Arad und Umgebung

Sonnenaufgang über der Felsenfestung Massada bei Arad. (© Matthias Hinrichsen)

Sonnenaufgang über der Felsenfestung Massada bei Arad. (© Matthias Hinrichsen)

Arad ist eine typische Wüstenstadt Israels. Gegründet 1962, bot sie seinerzeit ehemaligen Kibbutz- und Moschaw-Bewohnern einen Ort mit neu erschlossenem Wohnraum. Der Ort wuchs zu einer Stadt heran, in der heute rund 25.000 Einwohner leben (Stand 2017), von ursprünglich 5.600 im Jahr 1972. Die Luft in Arad ist so sauber, dass Asthma-Patienten dort merkliche Linderung erfahren. Besonders die Umgebung bietet Besuchern herausragende Möglichkeiten. So ist das Tote Meer nur 28 Kilometer mit dem Auto entfernt, die Felsenfestung Massada erreicht man über den rückwärtigen Zugang, die sogenannte Römerrampe nach 20 Kilometern Fahrt in einer halben Stunde und auf halber Wegstrecke ein attraktives Wüstencamp mit vielfältigen Möglichkeiten. In Arad selbst sind das Künstlerviertel Eshet Lot, das Restaurant Muza und das Yehilim Hotel als herausragend zu erwähnen.
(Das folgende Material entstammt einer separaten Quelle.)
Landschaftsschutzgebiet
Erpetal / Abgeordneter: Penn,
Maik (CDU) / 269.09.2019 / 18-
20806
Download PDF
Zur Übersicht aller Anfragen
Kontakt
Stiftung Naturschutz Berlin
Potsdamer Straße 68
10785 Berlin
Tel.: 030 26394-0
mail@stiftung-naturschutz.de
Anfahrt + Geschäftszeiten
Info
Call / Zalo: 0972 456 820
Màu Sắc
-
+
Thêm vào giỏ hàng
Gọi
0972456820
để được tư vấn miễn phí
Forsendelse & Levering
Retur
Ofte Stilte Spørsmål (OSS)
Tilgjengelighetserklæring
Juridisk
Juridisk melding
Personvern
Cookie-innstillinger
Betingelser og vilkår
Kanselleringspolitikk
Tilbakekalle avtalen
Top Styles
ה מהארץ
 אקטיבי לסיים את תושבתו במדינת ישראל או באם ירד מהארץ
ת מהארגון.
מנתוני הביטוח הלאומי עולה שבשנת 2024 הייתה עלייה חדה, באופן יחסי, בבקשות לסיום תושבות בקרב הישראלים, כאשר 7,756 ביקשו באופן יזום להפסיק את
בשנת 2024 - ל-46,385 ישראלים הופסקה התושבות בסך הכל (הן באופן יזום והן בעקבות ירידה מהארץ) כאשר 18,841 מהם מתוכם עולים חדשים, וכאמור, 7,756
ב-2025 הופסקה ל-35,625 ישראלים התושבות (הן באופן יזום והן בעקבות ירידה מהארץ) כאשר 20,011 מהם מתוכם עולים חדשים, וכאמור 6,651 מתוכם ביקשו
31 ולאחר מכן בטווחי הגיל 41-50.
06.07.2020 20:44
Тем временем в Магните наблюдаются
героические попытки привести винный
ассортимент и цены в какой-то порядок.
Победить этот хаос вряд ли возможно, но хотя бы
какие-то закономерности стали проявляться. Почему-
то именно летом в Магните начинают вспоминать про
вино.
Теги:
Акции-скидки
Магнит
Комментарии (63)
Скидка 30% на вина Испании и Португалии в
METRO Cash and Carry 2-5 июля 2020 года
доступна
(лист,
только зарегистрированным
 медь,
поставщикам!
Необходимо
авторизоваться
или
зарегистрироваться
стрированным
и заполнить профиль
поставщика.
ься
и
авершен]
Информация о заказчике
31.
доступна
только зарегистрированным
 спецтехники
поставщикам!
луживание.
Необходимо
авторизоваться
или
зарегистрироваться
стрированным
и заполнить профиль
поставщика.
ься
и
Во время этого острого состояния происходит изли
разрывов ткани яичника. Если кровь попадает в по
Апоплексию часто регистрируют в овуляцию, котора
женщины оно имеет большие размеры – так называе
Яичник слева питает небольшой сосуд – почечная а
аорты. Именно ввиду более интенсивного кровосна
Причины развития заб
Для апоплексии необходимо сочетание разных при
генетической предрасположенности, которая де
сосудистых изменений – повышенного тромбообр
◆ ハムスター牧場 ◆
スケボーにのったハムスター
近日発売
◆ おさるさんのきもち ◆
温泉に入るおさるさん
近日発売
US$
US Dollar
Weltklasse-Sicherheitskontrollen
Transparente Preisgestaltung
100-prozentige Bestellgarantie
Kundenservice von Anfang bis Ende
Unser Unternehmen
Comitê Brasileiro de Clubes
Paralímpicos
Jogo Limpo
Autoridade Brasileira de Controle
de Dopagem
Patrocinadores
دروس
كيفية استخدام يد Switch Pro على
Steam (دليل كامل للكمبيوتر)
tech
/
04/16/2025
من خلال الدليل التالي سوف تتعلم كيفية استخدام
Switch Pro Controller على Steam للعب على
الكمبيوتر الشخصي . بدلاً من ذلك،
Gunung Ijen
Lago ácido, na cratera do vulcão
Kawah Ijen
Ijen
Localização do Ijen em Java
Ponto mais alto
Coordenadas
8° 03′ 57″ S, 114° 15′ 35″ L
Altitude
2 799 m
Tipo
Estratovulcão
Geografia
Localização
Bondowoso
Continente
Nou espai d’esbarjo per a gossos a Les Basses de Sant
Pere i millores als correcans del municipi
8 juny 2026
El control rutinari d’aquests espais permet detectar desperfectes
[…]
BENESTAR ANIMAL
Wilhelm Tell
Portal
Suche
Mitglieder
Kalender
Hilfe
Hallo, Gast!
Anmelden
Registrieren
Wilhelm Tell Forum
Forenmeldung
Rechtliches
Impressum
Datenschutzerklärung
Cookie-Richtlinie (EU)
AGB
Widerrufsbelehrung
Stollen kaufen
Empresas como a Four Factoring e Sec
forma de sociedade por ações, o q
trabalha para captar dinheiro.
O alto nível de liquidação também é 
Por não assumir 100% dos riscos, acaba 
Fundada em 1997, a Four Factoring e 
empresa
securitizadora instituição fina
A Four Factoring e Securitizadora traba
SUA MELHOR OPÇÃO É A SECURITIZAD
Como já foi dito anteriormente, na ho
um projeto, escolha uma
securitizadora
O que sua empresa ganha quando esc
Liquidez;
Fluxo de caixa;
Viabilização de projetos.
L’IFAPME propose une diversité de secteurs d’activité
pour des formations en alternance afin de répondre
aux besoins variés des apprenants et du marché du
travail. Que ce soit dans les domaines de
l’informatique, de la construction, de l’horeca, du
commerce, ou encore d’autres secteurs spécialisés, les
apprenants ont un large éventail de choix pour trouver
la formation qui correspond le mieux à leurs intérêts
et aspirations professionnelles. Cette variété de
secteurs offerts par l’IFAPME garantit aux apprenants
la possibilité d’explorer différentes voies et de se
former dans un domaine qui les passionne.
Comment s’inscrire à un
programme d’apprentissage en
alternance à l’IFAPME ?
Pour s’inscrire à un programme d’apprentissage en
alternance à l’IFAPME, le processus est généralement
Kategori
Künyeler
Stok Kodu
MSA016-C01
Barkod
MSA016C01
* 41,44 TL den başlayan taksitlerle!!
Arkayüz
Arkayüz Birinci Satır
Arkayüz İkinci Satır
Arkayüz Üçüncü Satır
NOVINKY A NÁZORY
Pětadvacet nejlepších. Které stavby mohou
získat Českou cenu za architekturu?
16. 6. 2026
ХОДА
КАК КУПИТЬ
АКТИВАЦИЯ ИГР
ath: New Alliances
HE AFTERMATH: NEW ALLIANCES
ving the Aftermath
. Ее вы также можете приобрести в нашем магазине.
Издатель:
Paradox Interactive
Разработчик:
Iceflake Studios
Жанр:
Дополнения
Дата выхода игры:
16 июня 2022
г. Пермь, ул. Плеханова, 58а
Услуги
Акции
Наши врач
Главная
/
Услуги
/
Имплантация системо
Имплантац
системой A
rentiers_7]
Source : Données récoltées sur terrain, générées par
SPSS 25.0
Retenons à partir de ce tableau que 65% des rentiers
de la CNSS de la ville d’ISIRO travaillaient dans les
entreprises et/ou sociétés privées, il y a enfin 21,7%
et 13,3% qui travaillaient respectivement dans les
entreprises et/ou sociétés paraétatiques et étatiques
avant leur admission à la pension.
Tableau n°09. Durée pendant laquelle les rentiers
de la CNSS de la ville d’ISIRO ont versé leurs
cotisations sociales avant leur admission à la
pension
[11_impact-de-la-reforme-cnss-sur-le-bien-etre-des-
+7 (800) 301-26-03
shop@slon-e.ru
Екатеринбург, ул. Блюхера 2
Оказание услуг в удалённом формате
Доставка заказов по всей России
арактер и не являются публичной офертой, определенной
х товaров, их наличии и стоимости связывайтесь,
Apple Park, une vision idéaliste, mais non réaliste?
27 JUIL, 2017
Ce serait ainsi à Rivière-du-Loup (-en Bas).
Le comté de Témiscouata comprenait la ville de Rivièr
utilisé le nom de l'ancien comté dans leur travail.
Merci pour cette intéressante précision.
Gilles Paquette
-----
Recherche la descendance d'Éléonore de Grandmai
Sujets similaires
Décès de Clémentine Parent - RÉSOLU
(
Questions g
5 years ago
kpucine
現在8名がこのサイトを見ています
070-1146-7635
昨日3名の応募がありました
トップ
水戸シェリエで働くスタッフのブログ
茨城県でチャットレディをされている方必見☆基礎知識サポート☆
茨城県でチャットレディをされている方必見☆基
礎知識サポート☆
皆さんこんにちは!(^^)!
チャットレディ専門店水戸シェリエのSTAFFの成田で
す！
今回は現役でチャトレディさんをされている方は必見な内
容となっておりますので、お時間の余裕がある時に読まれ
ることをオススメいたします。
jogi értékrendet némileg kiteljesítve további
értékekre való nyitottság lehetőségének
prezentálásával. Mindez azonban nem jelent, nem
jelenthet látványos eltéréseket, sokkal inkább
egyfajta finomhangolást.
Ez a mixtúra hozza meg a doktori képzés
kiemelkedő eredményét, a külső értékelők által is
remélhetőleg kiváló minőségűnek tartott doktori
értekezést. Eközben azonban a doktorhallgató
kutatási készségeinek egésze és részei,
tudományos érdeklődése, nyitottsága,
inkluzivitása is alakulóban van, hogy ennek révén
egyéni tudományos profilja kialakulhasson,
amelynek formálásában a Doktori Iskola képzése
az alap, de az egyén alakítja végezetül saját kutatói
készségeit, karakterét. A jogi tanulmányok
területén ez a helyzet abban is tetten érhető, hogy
Der Ort bietet sehr gute Einkaufsmöglichkeiten, zahlreiche Restaurants und Unterkünfte, beides in unterschiedlichen Preislagen, und Arad als Ausgangspunkt für Ausflüge zu interessanten Zielen im Umkreis von 100 Kilometer ermöglicht. Neuerdings gibt es in Arad eine Autorennstrecke mit Längen von 1,4 und 1,8 Kilometern, die erste asphaltierte in Israel. In unmittelbarer Umgebung ist mit dem Tel Arad ein bedeutendes historisches Ziel in der Nähe, nicht weit entfernt befindet sich die Yatir Winery mit herausragenden Weinen und weiter nördlich der Yatir Forest, ein Wald mit riesigem Wasserreservoire der vom Jüdischen Nationalfonds erschaffen wurde, auch mithilfe von deutschen Spendern. Ein Erlebnis ist Wandern in der Wüste, Abkühlung selbst bei großer Hitze bieten Pools, die zwischen den felsigen Schluchten verborgen sind.